In the records below, find the line that contains "right shoulder: (116, 189, -5)" and the line that contains "right knee: (142, 306, -12)", then retype exactly those two lines and every line between them.

(Beginning of Materials provided)

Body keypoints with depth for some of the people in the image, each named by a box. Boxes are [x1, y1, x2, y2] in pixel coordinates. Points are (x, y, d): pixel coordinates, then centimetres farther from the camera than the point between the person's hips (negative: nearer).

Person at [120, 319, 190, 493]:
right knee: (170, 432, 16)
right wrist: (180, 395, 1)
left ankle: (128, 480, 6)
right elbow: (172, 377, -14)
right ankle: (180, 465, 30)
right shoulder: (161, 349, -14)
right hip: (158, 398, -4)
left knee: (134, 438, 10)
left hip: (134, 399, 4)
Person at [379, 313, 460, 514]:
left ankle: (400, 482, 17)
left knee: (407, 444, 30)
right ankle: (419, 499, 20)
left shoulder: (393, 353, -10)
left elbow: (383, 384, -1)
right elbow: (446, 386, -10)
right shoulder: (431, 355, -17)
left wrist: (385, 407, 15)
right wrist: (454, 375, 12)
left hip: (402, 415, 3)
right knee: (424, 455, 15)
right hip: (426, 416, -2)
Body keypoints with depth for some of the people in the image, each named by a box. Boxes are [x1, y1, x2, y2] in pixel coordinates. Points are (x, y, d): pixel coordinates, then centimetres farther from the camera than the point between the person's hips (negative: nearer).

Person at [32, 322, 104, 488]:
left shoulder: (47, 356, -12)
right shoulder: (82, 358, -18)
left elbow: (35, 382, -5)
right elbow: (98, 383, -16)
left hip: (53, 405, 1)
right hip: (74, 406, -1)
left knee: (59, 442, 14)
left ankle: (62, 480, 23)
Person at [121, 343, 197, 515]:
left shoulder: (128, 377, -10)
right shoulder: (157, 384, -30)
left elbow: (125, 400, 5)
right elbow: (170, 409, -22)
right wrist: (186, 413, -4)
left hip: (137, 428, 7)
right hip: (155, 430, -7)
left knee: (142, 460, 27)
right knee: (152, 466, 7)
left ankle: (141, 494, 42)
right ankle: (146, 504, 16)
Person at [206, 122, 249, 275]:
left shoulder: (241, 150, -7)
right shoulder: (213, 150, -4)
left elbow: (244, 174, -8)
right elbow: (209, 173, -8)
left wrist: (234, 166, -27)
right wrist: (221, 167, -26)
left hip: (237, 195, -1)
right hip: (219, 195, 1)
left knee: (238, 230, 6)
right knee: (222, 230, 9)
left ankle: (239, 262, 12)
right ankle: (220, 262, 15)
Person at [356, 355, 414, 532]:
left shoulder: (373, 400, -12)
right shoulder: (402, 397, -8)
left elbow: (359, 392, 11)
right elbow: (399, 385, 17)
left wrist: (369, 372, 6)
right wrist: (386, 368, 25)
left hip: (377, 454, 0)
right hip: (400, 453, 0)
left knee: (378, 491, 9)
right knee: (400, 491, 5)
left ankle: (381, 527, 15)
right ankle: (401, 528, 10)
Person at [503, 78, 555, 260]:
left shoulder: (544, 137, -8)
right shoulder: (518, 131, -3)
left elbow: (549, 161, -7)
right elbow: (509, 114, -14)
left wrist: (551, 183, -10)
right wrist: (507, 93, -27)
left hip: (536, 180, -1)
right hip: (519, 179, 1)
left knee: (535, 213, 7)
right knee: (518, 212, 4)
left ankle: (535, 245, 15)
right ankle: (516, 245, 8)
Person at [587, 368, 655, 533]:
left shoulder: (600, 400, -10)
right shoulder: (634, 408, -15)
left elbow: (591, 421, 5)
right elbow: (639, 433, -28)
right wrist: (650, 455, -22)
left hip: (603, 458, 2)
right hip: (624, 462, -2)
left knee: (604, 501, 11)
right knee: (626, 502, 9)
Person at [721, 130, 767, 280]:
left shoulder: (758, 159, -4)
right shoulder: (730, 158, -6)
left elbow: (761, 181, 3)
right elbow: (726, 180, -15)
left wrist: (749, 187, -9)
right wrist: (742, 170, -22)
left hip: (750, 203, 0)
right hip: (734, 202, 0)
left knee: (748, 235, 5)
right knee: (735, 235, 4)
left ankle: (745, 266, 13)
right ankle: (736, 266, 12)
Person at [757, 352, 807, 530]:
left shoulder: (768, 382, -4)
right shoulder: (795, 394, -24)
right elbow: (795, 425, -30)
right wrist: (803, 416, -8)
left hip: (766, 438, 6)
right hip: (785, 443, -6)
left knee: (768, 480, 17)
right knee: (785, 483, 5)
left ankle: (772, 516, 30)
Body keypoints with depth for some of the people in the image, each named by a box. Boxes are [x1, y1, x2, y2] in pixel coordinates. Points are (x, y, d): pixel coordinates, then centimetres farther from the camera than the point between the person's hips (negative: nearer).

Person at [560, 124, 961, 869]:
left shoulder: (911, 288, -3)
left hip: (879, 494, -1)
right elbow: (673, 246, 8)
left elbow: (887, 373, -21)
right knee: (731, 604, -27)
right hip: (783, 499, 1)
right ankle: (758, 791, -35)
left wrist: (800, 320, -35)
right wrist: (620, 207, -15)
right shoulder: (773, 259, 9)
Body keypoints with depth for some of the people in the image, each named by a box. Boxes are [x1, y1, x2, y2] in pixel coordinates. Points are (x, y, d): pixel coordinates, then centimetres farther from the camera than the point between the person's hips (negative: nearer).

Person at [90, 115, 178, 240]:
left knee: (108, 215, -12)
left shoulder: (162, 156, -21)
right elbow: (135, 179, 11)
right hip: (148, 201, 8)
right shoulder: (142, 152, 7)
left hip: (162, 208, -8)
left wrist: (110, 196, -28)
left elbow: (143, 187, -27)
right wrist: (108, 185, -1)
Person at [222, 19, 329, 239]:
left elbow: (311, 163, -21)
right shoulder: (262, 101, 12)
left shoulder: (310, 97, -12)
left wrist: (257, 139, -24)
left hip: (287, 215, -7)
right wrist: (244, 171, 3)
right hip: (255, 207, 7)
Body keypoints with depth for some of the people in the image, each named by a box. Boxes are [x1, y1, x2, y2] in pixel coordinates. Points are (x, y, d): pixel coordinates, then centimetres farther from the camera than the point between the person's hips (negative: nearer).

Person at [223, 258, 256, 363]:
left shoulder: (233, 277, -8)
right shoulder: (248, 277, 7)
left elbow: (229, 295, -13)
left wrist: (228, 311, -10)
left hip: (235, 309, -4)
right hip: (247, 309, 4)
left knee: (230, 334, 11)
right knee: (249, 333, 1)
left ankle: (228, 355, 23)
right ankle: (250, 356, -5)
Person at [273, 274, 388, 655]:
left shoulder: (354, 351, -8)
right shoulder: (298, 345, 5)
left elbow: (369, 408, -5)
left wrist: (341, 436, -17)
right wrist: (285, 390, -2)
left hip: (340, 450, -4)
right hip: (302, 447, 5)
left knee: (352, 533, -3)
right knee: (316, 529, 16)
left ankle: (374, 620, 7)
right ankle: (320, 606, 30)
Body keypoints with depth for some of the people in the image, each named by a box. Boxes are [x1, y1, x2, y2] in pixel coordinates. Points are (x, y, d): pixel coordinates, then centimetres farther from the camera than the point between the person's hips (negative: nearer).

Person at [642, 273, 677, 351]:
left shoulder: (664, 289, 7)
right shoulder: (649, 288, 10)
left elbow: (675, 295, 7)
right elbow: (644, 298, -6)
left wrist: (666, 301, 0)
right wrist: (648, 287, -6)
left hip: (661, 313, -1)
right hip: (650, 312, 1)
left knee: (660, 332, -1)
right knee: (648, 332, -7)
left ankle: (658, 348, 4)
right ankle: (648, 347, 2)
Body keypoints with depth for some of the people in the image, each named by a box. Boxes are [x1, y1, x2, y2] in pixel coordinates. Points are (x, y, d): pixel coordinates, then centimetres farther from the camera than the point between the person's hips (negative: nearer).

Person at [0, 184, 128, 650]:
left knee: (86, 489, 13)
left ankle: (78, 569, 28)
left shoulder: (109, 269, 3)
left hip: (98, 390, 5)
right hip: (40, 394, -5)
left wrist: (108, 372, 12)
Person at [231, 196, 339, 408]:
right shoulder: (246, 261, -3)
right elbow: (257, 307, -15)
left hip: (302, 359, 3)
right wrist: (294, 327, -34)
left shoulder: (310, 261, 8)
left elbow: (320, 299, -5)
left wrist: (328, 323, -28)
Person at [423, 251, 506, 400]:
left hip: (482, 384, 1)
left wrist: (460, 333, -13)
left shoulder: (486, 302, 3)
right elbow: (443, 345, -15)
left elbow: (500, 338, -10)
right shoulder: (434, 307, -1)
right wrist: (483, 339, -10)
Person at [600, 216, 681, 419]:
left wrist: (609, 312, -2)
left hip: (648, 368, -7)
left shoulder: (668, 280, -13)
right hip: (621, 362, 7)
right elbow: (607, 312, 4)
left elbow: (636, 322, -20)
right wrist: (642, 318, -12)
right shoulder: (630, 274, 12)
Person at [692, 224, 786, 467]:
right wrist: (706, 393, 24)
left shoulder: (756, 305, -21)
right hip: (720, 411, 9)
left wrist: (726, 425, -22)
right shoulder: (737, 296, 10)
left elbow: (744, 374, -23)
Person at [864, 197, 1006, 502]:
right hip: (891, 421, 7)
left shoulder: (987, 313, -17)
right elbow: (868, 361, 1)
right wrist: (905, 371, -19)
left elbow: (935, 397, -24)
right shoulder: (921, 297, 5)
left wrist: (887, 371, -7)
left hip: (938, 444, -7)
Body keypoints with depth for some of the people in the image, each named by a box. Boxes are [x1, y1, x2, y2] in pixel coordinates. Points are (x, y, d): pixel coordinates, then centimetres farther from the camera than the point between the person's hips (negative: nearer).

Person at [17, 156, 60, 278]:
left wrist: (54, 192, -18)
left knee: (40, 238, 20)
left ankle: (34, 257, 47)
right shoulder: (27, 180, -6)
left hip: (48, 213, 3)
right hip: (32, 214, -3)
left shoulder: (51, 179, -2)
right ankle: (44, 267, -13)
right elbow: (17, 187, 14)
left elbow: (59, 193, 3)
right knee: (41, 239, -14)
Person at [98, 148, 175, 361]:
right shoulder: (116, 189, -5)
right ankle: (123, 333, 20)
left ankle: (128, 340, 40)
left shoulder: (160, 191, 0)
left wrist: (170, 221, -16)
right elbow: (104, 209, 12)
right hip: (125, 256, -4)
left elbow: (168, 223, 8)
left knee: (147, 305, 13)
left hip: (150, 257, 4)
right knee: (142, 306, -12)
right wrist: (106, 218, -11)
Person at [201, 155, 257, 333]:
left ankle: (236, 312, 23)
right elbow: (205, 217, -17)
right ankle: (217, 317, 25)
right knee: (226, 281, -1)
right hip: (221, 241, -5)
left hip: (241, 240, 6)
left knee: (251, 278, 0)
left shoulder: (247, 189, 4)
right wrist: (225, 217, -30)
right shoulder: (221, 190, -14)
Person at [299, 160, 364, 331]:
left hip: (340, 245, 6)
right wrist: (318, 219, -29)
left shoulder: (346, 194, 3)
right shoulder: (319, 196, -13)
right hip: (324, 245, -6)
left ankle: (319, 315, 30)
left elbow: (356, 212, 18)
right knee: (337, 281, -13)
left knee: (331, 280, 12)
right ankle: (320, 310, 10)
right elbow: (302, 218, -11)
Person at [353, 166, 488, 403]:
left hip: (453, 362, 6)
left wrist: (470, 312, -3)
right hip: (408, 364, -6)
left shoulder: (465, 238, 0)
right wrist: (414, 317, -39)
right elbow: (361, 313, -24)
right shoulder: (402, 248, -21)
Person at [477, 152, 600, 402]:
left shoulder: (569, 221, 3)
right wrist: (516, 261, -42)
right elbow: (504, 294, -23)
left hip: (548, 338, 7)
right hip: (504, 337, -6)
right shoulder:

(End of Materials provided)

● **Result of the exercise**:
right shoulder: (116, 189, -5)
right ankle: (123, 333, 20)
left ankle: (128, 340, 40)
left shoulder: (160, 191, 0)
left wrist: (170, 221, -16)
right elbow: (104, 209, 12)
right hip: (125, 256, -4)
left elbow: (168, 223, 8)
left knee: (147, 305, 13)
left hip: (150, 257, 4)
right knee: (142, 306, -12)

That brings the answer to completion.